Cheap & Good: Dreaming of prawn mee in Ghim Moh


Two weeks ago, I met a gastronome at a food forum. When the forum ended, our foodie conversation continued. It gravitated to what foodies can't help but talk about - where we like to eat and the new eats we have tried.

She told me about a newly found hawker stall in Ghim Moh with a version of prawn noodles so good, she dreams about it.

I knew I had to try it.

And boy, am I glad I did. Prawn Village's version of prawn noodles is one of the better ones out there.

The stall opened at Ghim Moh Food Centre in December, after relocating from Golden Mile Food Centre, where it had been operating for a year.
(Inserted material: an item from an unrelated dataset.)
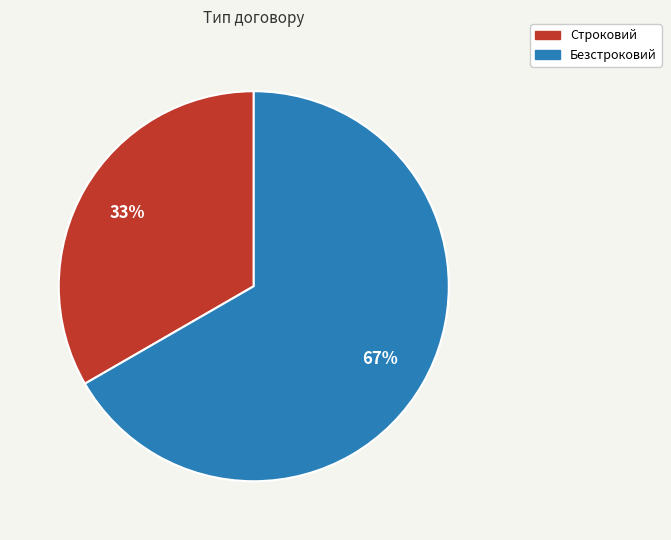

Does any single category account for the majority?

Yes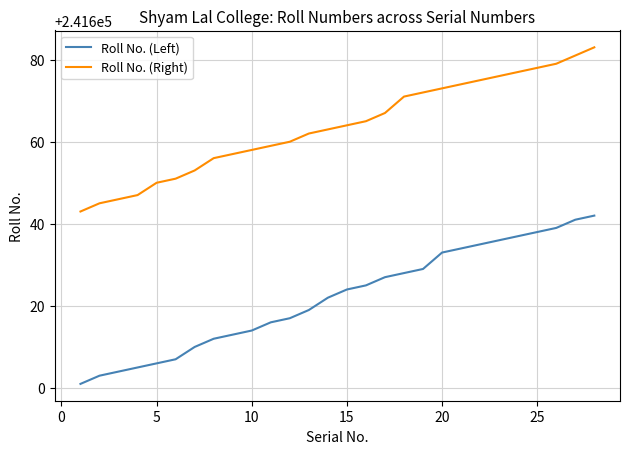

Which series has the largest range (max minus min)?

Roll No. (Left)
It serves two versions of prawn noodles - a Penang version ($3), noodles in soup with small shelled prawns and a dollop of sambal; and the usual version ($4), soup or dry, with two medium-sized sea prawns.


  • 01-62 Ghim Moh Food Centre, Block 20 Ghim Moh Road; open: 6am to 1.30pm (Tuesdays to Sundays), closed on Mondays; go to

    Rating: 3.5/5

For $5, you can get pork ribs with your noodles too. The same stock is served with all versions.

Prawn Village's broth is what will keep you coming back. It is heady and spicy, a little salty, but quite umami.

The soup has the potential to be thicker and more robust, I tell its founder and co-owner Anson Loo, 39, a former senior operations manager with a private ambulance service who has a bachelor's degree in nursing.

He says he had to dial back on the richness to suit local taste buds - the feedback was that it was too strongly flavoured.

Still, I slurp up every drop. I like it and I need more. The bowl that comes with the dry version of prawn noodles is far too small to satiate my appetite. I must order a large bowl of soup next time.

Mr Loo, an avid homecook with a passion for cooking, learnt the recipe from a hawker in Penang in 2010.

He runs the Ghim Moh stall with two young university graduate partners - Joanne Heng, 25, and Chan Kheng Yee, 26.

The stock, which is boiled for three hours, is made with a base of pork and chicken bones, as well as a blended paste of dried prawn heads that have been fried with aromatics and sambal.

The prawns are bought fresh daily from Jurong Fishery Port.

These dedicated hawkerpreneurs get to the stall before 3am so they can open in time for customers at 6am. Their business, they say, is a viable one too.

I hope the trio will inspire a new generation of hawkers and foodies to set up shop to keep Singapore's thriving hawker culture alive.